TESTO FORNITO ::
Dopo sette anni di duro lavoro si è concluso con un profondo disaccordo, in particolare tra Stati Uniti, Cina e India, l'ottavo negoziato commerciale multilaterale, noto come il "Doha Round", dal nome della capitale del Qatar dove fu lanciato nel novembre 2001. In questi sette anni è cambiato il mondo, ma i negoziati del Doha Round sono rimasti sostanzialmente ancorati alla riduzione del livello dei dazi e delle sovvenzioni per i prodotti agricoli e industriali. Ma le grandi priorità sono oggi le sfide globali e tra le più importanti e urgenti quella di combattere il surriscaldamento del pianeta, con intrecci notevoli con le politiche commerciali. Queste sfide sono rimaste lontane dall'agenda, tranne indirettamente quella del forte aumento dei prezzi agricoli che ha spinto l'India a richiedere una clausola di salvaguardia speciale in difesa della propria produzione agricola contro forti importazioni. La Cina, dal canto suo, ha rifiutato qualsiasi liberalizzazione in materia.
Intanto l'equilibrio geopolitico si è spostato verso l'Asia e le classificazioni economiche si sono arricchite di una nuova potente categoria, le economie emergenti: grandi Paesi caratterizzati dalla contemporanea presenza di una vastissima povertà e colossali ricchezze monetarie. All'interno dell'Organizzazione mondiale del commercio (Wto, World trade organization) le tradizionali leadership degli Stati Uniti e dell'Unione Europea si sono ridimensionate per l'arrivo delle nuove economie emergenti, il cui peso è diventato determinante per il raggiungimento di un consenso finale. Per quanto riguarda la Ue, le cui posizioni sono state difese dal commissario Peter Mandelson, le critiche sostenute pubblicamente dal presidente francese Nicolas Sarkozy, con l'appoggio italiano (dato giustamente con molta visibilità) e di altri sette Paesi membri, hanno certamente limitato il ruolo del commissario europeo.

MATERIALE GREZZO ::
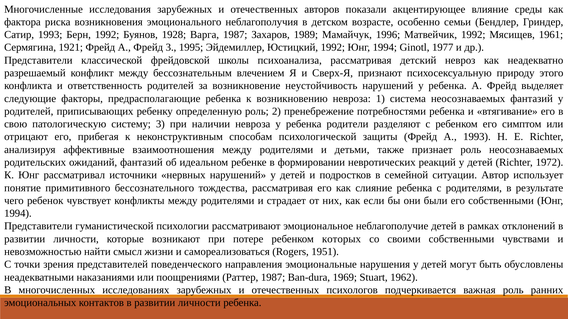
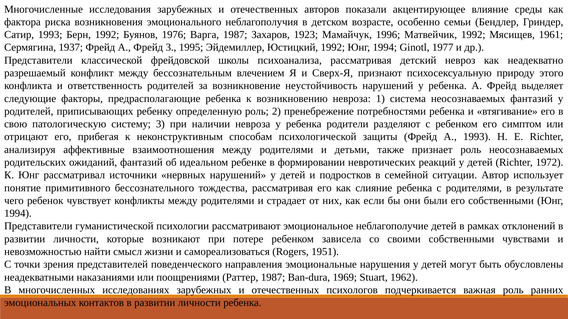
1928: 1928 -> 1976
1989: 1989 -> 1923
1921: 1921 -> 1937
которых: которых -> зависела
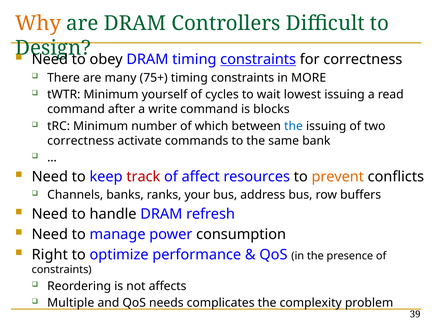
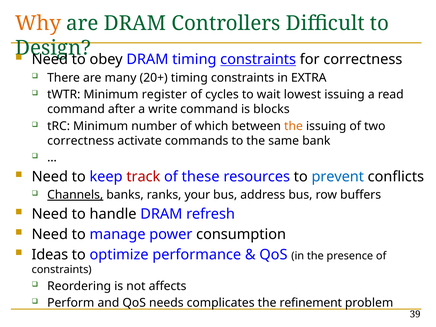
75+: 75+ -> 20+
MORE: MORE -> EXTRA
yourself: yourself -> register
the at (294, 126) colour: blue -> orange
affect: affect -> these
prevent colour: orange -> blue
Channels underline: none -> present
Right: Right -> Ideas
Multiple: Multiple -> Perform
complexity: complexity -> refinement
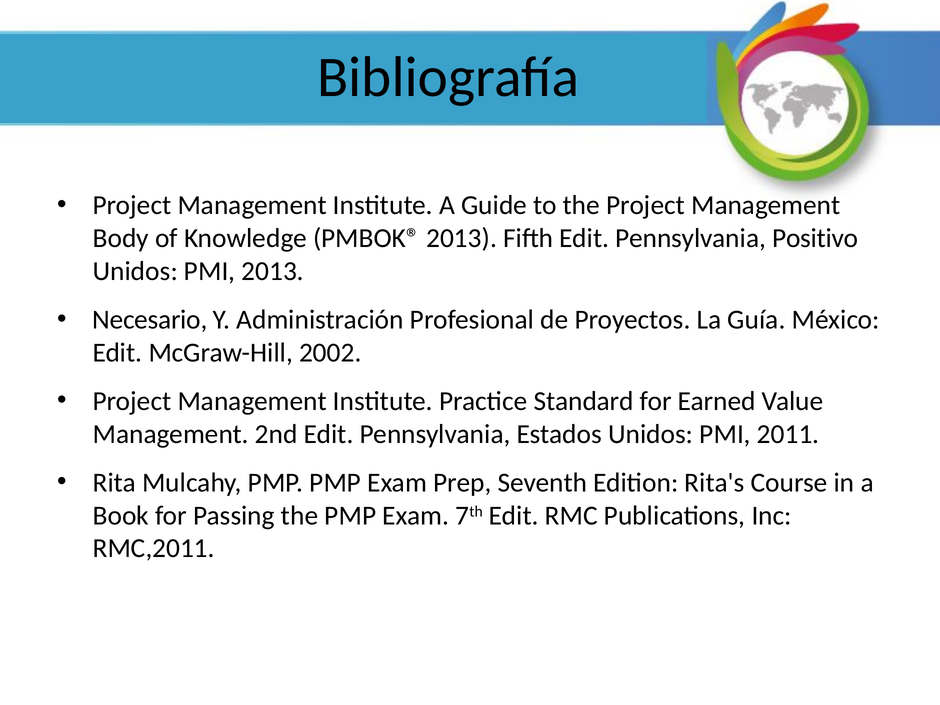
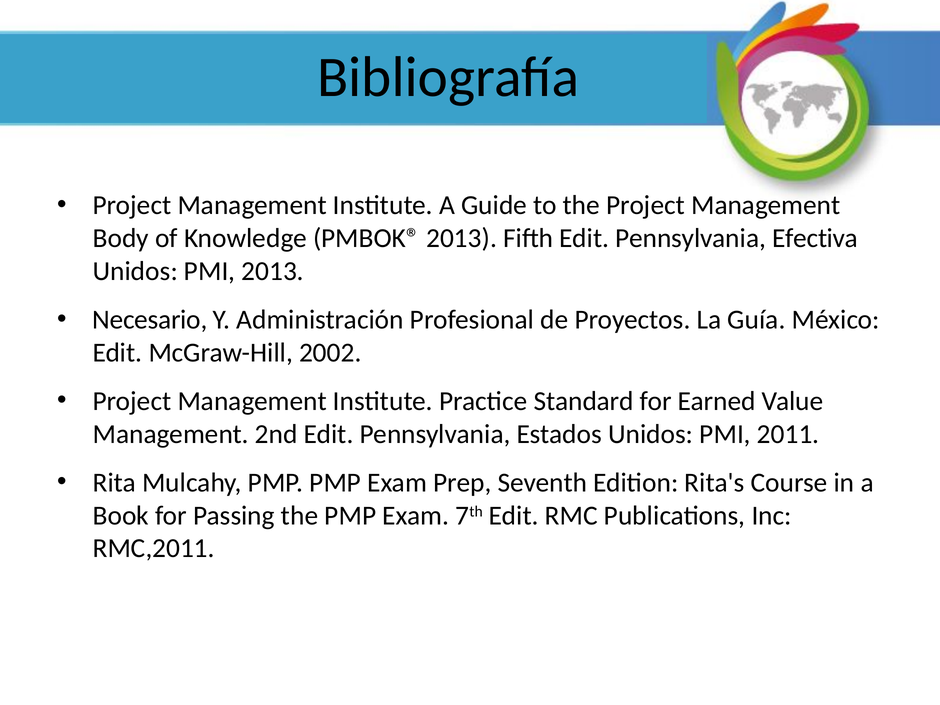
Positivo: Positivo -> Efectiva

COMPITO DA SVOLGERE :: Secondo il testo sul Doha Round, in quale città e in quale data fu lanciato questo negoziato?

SOLUZIONE DELL'ESERCIZIO :: A Doha, capitale del Qatar, nel novembre 2001.